▶ **Requirement**
Your response should consist of every entry, unchanged.

START Data for this exercise

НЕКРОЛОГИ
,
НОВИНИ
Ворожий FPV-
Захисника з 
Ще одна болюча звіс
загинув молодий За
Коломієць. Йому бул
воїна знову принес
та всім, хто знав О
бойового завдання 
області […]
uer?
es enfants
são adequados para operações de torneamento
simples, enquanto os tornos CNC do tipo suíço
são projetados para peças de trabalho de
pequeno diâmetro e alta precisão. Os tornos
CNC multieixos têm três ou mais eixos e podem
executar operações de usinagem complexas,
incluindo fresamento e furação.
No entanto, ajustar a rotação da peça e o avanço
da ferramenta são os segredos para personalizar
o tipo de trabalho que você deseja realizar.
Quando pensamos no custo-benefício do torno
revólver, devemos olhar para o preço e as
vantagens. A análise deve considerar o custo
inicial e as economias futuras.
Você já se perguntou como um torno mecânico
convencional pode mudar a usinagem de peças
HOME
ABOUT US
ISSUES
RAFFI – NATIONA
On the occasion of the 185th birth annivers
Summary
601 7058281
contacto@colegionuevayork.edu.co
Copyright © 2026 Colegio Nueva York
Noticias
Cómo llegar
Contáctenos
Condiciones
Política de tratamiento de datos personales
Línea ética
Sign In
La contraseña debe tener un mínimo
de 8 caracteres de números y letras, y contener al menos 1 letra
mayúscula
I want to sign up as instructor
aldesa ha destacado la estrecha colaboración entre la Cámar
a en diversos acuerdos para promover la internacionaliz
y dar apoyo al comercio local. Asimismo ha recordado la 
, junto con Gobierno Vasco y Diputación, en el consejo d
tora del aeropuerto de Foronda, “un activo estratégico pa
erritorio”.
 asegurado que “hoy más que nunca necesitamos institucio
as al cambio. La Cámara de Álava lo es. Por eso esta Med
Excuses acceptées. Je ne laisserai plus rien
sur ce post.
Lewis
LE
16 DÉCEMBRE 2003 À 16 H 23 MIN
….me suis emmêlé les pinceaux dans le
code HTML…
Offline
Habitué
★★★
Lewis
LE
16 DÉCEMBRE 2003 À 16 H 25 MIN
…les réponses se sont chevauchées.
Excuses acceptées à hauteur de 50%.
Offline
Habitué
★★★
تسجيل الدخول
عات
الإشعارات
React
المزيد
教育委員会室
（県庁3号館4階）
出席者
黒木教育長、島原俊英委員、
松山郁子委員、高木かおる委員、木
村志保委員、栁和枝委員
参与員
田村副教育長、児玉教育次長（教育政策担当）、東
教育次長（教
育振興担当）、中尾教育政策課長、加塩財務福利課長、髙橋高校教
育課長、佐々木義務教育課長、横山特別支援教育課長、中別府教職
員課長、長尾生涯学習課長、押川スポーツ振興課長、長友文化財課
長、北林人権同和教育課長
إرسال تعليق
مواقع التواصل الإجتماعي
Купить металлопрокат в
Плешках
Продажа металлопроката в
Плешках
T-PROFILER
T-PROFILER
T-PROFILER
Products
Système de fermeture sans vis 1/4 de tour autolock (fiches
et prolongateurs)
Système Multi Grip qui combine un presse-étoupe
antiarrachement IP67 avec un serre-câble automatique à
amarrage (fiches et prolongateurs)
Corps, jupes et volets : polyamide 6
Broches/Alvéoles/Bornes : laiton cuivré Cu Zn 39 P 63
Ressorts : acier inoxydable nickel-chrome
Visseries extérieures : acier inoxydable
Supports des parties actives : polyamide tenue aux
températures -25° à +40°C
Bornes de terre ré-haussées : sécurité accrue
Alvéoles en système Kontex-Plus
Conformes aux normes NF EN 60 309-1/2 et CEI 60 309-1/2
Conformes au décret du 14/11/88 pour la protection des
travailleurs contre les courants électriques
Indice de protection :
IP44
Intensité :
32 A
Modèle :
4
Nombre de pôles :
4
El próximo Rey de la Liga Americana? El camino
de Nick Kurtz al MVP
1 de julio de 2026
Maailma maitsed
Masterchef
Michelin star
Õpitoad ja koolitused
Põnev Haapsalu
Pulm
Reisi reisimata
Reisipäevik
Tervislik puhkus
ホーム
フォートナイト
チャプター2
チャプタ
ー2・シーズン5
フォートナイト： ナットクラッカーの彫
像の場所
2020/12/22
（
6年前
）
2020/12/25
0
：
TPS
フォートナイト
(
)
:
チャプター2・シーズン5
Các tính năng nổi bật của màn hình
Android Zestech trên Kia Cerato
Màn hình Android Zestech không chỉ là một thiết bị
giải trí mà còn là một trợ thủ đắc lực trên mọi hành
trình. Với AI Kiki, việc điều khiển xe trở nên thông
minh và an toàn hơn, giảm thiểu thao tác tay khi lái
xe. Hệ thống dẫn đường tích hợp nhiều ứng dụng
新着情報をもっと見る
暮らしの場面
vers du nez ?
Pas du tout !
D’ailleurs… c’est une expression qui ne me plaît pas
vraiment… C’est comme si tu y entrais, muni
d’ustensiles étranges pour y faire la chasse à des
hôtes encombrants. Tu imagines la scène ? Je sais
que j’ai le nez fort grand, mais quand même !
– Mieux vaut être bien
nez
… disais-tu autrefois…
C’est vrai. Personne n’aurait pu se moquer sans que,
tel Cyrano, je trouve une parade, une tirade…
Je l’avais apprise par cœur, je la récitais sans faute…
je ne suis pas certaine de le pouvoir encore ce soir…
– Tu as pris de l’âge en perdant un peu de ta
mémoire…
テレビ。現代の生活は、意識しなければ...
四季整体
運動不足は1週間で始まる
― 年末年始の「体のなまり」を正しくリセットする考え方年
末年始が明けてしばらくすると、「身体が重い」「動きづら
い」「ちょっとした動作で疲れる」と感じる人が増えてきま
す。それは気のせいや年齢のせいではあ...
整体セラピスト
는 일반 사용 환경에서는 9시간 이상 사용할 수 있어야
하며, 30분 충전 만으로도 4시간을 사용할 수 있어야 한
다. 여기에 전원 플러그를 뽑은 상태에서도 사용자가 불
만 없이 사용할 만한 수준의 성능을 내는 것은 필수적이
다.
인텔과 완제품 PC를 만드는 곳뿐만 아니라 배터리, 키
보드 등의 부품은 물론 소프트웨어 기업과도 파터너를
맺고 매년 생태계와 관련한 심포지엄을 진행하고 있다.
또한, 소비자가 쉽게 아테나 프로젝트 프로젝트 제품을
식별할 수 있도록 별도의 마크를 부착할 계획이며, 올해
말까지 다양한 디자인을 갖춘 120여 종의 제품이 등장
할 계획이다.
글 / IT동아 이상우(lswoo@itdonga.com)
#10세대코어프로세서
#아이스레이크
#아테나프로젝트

END Data for this exercise

▶ **Answer for the task**
НЕКРОЛОГИ
,
НОВИНИ
Ворожий FPV-
Захисника з 
Ще одна болюча звіс
загинув молодий За
Коломієць. Йому бул
воїна знову принес
та всім, хто знав О
бойового завдання 
області […]
uer?
es enfants
são adequados para operações de torneamento
simples, enquanto os tornos CNC do tipo suíço
são projetados para peças de trabalho de
pequeno diâmetro e alta precisão. Os tornos
CNC multieixos têm três ou mais eixos e podem
executar operações de usinagem complexas,
incluindo fresamento e furação.
No entanto, ajustar a rotação da peça e o avanço
da ferramenta são os segredos para personalizar
o tipo de trabalho que você deseja realizar.
Quando pensamos no custo-benefício do torno
revólver, devemos olhar para o preço e as
vantagens. A análise deve considerar o custo
inicial e as economias futuras.
Você já se perguntou como um torno mecânico
convencional pode mudar a usinagem de peças
HOME
ABOUT US
ISSUES
RAFFI – NATIONA
On the occasion of the 185th birth annivers
Summary
601 7058281
contacto@colegionuevayork.edu.co
Copyright © 2026 Colegio Nueva York
Noticias
Cómo llegar
Contáctenos
Condiciones
Política de tratamiento de datos personales
Línea ética
Sign In
La contraseña debe tener un mínimo
de 8 caracteres de números y letras, y contener al menos 1 letra
mayúscula
I want to sign up as instructor
aldesa ha destacado la estrecha colaboración entre la Cámar
a en diversos acuerdos para promover la internacionaliz
y dar apoyo al comercio local. Asimismo ha recordado la 
, junto con Gobierno Vasco y Diputación, en el consejo d
tora del aeropuerto de Foronda, “un activo estratégico pa
erritorio”.
 asegurado que “hoy más que nunca necesitamos institucio
as al cambio. La Cámara de Álava lo es. Por eso esta Med
Excuses acceptées. Je ne laisserai plus rien
sur ce post.
Lewis
LE
16 DÉCEMBRE 2003 À 16 H 23 MIN
….me suis emmêlé les pinceaux dans le
code HTML…
Offline
Habitué
★★★
Lewis
LE
16 DÉCEMBRE 2003 À 16 H 25 MIN
…les réponses se sont chevauchées.
Excuses acceptées à hauteur de 50%.
Offline
Habitué
★★★
تسجيل الدخول
عات
الإشعارات
React
المزيد
教育委員会室
（県庁3号館4階）
出席者
黒木教育長、島原俊英委員、
松山郁子委員、高木かおる委員、木
村志保委員、栁和枝委員
参与員
田村副教育長、児玉教育次長（教育政策担当）、東
教育次長（教
育振興担当）、中尾教育政策課長、加塩財務福利課長、髙橋高校教
育課長、佐々木義務教育課長、横山特別支援教育課長、中別府教職
員課長、長尾生涯学習課長、押川スポーツ振興課長、長友文化財課
長、北林人権同和教育課長
إرسال تعليق
مواقع التواصل الإجتماعي
Купить металлопрокат в
Плешках
Продажа металлопроката в
Плешках
T-PROFILER
T-PROFILER
T-PROFILER
Products
Système de fermeture sans vis 1/4 de tour autolock (fiches
et prolongateurs)
Système Multi Grip qui combine un presse-étoupe
antiarrachement IP67 avec un serre-câble automatique à
amarrage (fiches et prolongateurs)
Corps, jupes et volets : polyamide 6
Broches/Alvéoles/Bornes : laiton cuivré Cu Zn 39 P 63
Ressorts : acier inoxydable nickel-chrome
Visseries extérieures : acier inoxydable
Supports des parties actives : polyamide tenue aux
températures -25° à +40°C
Bornes de terre ré-haussées : sécurité accrue
Alvéoles en système Kontex-Plus
Conformes aux normes NF EN 60 309-1/2 et CEI 60 309-1/2
Conformes au décret du 14/11/88 pour la protection des
travailleurs contre les courants électriques
Indice de protection :
IP44
Intensité :
32 A
Modèle :
4
Nombre de pôles :
4
El próximo Rey de la Liga Americana? El camino
de Nick Kurtz al MVP
1 de julio de 2026
Maailma maitsed
Masterchef
Michelin star
Õpitoad ja koolitused
Põnev Haapsalu
Pulm
Reisi reisimata
Reisipäevik
Tervislik puhkus
ホーム
フォートナイト
チャプター2
チャプタ
ー2・シーズン5
フォートナイト： ナットクラッカーの彫
像の場所
2020/12/22
（
6年前
）
2020/12/25
0
：
TPS
フォートナイト
(
)
:
チャプター2・シーズン5
Các tính năng nổi bật của màn hình
Android Zestech trên Kia Cerato
Màn hình Android Zestech không chỉ là một thiết bị
giải trí mà còn là một trợ thủ đắc lực trên mọi hành
trình. Với AI Kiki, việc điều khiển xe trở nên thông
minh và an toàn hơn, giảm thiểu thao tác tay khi lái
xe. Hệ thống dẫn đường tích hợp nhiều ứng dụng
新着情報をもっと見る
暮らしの場面
vers du nez ?
Pas du tout !
D’ailleurs… c’est une expression qui ne me plaît pas
vraiment… C’est comme si tu y entrais, muni
d’ustensiles étranges pour y faire la chasse à des
hôtes encombrants. Tu imagines la scène ? Je sais
que j’ai le nez fort grand, mais quand même !
– Mieux vaut être bien
nez
… disais-tu autrefois…
C’est vrai. Personne n’aurait pu se moquer sans que,
tel Cyrano, je trouve une parade, une tirade…
Je l’avais apprise par cœur, je la récitais sans faute…
je ne suis pas certaine de le pouvoir encore ce soir…
– Tu as pris de l’âge en perdant un peu de ta
mémoire…
テレビ。現代の生活は、意識しなければ...
四季整体
運動不足は1週間で始まる
― 年末年始の「体のなまり」を正しくリセットする考え方年
末年始が明けてしばらくすると、「身体が重い」「動きづら
い」「ちょっとした動作で疲れる」と感じる人が増えてきま
す。それは気のせいや年齢のせいではあ...
整体セラピスト
는 일반 사용 환경에서는 9시간 이상 사용할 수 있어야
하며, 30분 충전 만으로도 4시간을 사용할 수 있어야 한
다. 여기에 전원 플러그를 뽑은 상태에서도 사용자가 불
만 없이 사용할 만한 수준의 성능을 내는 것은 필수적이
다.
인텔과 완제품 PC를 만드는 곳뿐만 아니라 배터리, 키
보드 등의 부품은 물론 소프트웨어 기업과도 파터너를
맺고 매년 생태계와 관련한 심포지엄을 진행하고 있다.
또한, 소비자가 쉽게 아테나 프로젝트 프로젝트 제품을
식별할 수 있도록 별도의 마크를 부착할 계획이며, 올해
말까지 다양한 디자인을 갖춘 120여 종의 제품이 등장
할 계획이다.
글 / IT동아 이상우(lswoo@itdonga.com)
#10세대코어프로세서
#아이스레이크
#아테나프로젝트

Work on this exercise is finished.